Bigger Waists: Are They Unavoidable with Age?
It’s obvious that we get wider with age. What may be less obvious is why
In February 2022, the Journal of Biological and Clinical Anthropology published research about a newly appreciated fact in human morphology. Long after our other bones quit getting larger, our hip bones continue.(1)
In 2012, we reported a new study demonstrating that hip bones continue to grow with age. By age 20, most people have achieved their maximum height. But researchers at the University of North Carolina at Chapel Hill School of Medicine found that while people don’t grow taller after age 20, they do grow wider—well into their 70s. On average, the pelvic width of the oldest people in the study was nearly 2.5 cm larger than the youngest patients. This increase in pelvic diameter could lead to an approximately 7.6 cm increase in waist size from age 20 to age 79, regardless of body fat increases.
In the current study, Lukas Waltenberger and colleagues dived into the why of age-related pelvic widening. Can we avoid it? The answer is largely “no.” They studied 167 skeletons with known age and cause of death. Waltenberger et al. find that some of the pelvic widening is attributed to hormone-related changes, especially during childbearing years in women. However, both men and women experience a gradual widening of the pelvic bones throughout life. They also hypothesize that much of the widening is remodeling. For one, it may be a response to how bones weaken with age, keeping the pelvis prepared for the substantial pressures it endures. Similarly, the remodeling may also simply be a response to those same lifelong pressures. In sports, the pelvis may be called to withstand pressures that are eight times a person’s body weight.

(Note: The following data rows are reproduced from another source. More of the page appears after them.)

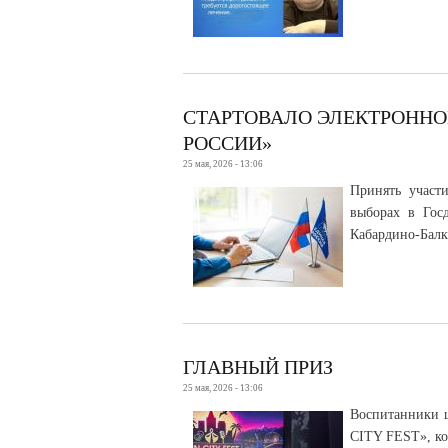
СТАРТОВАЛО ЭЛЕКТРОННО
РОССИИ»
25 мая, 2026 - 13:06
Принять участи
выборах в Госд
Кабардино-Балк
ГЛАВНЫЙ ПРИЗ
25 мая, 2026 - 13:06
Воспитанники ш
CITY FEST», ко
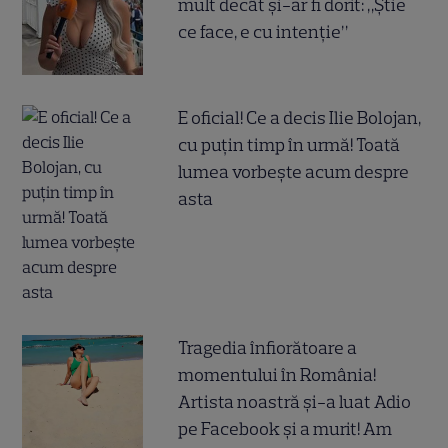
mult decât și-ar fi dorit: „Știe
ce face, e cu intenție”
E oficial! Ce a decis Ilie Bolojan,
cu puțin timp în urmă! Toată
lumea vorbește acum despre
asta
Tragedia înfiorătoare a
momentului în România!
Artista noastră și-a luat Adio
pe Facebook și a murit! Am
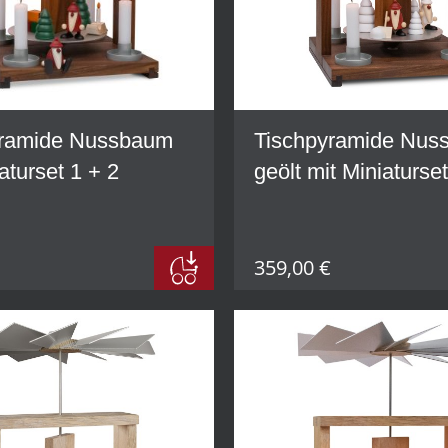
yramide Nussbaum
Tischpyramide Nus
aturset 1 + 2
geölt mit Miniaturse
359,00 €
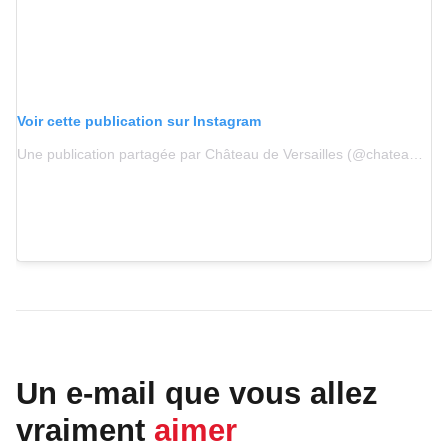
Voir cette publication sur Instagram
Une publication partagée par Château de Versailles (@chateauversailles)
Un e-mail que vous allez
vraiment
aimer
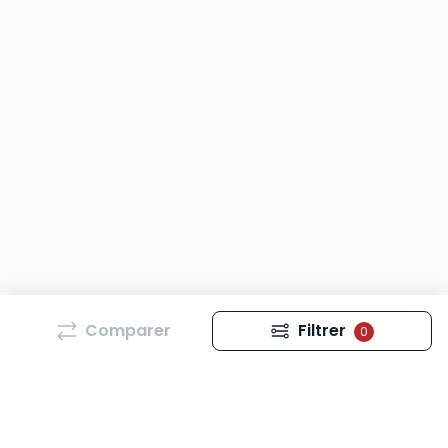
Comparer
Filtrer
0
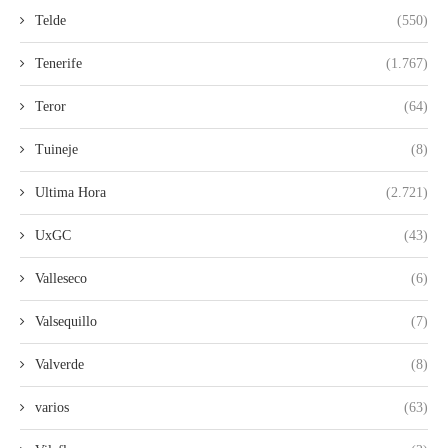
Telde
(550)
Tenerife
(1.767)
Teror
(64)
Tuineje
(8)
Ultima Hora
(2.721)
UxGC
(43)
Valleseco
(6)
Valsequillo
(7)
Valverde
(8)
varios
(63)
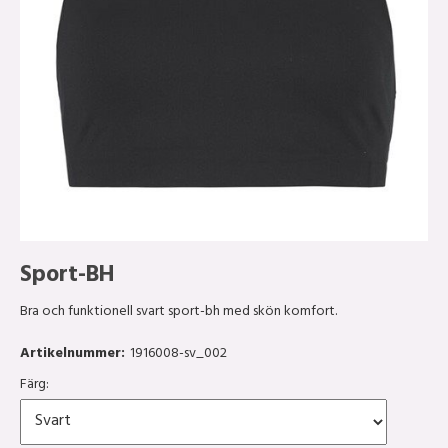
Sport-BH
Bra och funktionell svart sport-bh med skön komfort.
Artikelnummer:
1916008-sv_002
Färg:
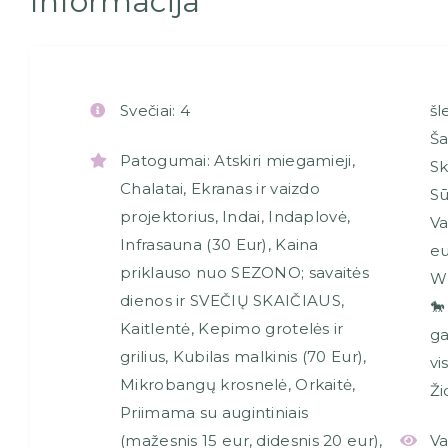
Informacija
Svečiai:
4
šl
Ša
Patogumai:
Atskiri miegamieji
,
Sk
Chalatai
,
Ekranas ir vaizdo
S
projektorius
,
Indai
,
Indaplovė
,
Va
Infrasauna (30 Eur)
,
Kaina
eu
priklauso nuo SEZONO; savaitės
WI
dienos ir SVEČIŲ SKAIČIAUS
,
🐎
Kaitlentė
,
Kepimo grotelės ir
ga
grilius
,
Kubilas malkinis (70 Eur)
,
vi
Mikrobangų krosnelė
,
Orkaitė
,
Ži
Priimama su augintiniais
(mažesnis 15 eur, didesnis 20 eur)
,
Va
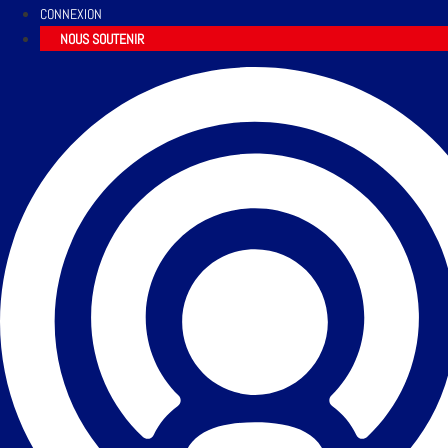
CONNEXION
NOUS SOUTENIR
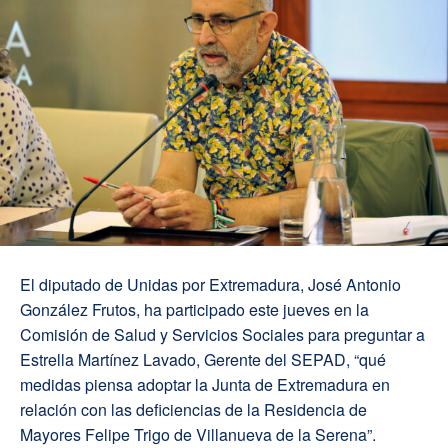
El diputado de Unidas por Extremadura, José Antonio
González Frutos, ha participado este jueves en la
Comisión de Salud y Servicios Sociales para preguntar a
Estrella Martínez Lavado, Gerente del SEPAD, “qué
medidas piensa adoptar la Junta de Extremadura en
relación con las deficiencias de la Residencia de
Mayores Felipe Trigo de Villanueva de la Serena”.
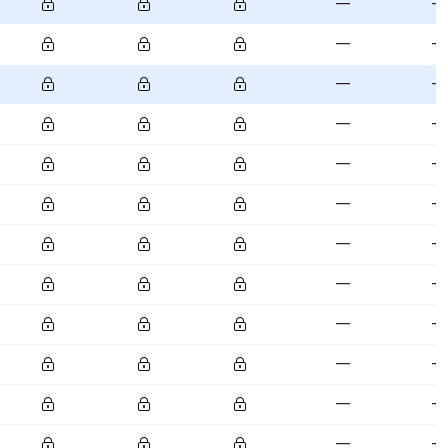
—
—
—
—
—
—
—
—
—
—
—
—
—
—
—
—
—
—
—
—
—
—
—
—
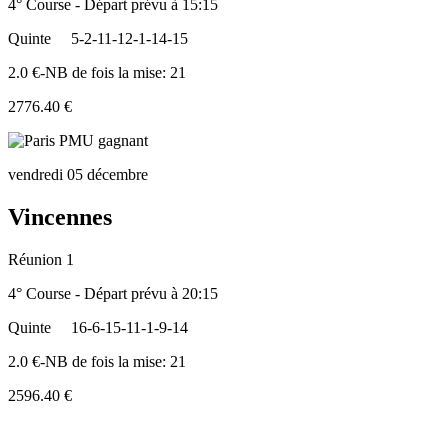
4° Course - Départ prévu à 15:15
Quinte
5-2-11-12-1-14-15
2.0 €-NB de fois la mise: 21
2776.40 €
vendredi 05 décembre
Vincennes
Réunion 1
4° Course - Départ prévu à 20:15
Quinte
16-6-15-11-1-9-14
2.0 €-NB de fois la mise: 21
2596.40 €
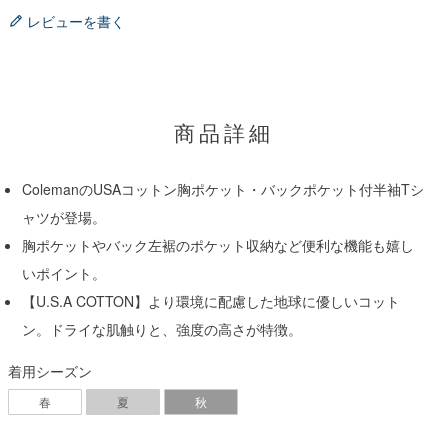
レビューを書く
商品詳細
ColemanのUSAコットン胸ポケット・バックポケット付半袖Tシ
ャツが登場。
胸ポケットやバック左裾のポケット収納など便利な機能も嬉し
いポイント。
【U.S.A COTTON】より環境に配慮した地球に優しいコット
ン。ドライな肌触りと、強度の高さが特徴。
着用シーズン
春
夏
秋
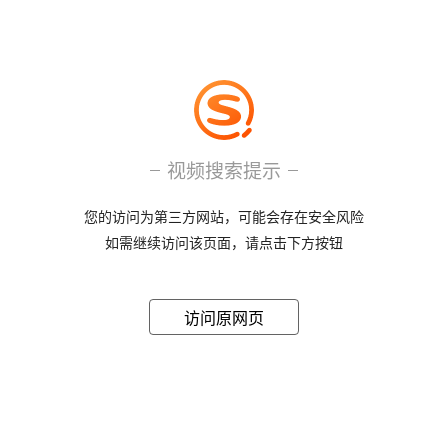
视频搜索提示
您的访问为第三方网站，可能会存在安全风险
如需继续访问该页面，请点击下方按钮
访问原网页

Maintaining lean muscle mass, orthopedic ability, and cardiovascular fitness is important for wellbeing and quality of life. That being said, now we can give ourselves a little bit of a break from the blame and guilt from increasing belt sizes.
- Waltenberger L, Rebay-Salisbury K, Mitteroecker P. Age dependent changes in pelvic shape during adulthood. J. Biol. Clin. Anthropol. 2022; 79(2): 143-156.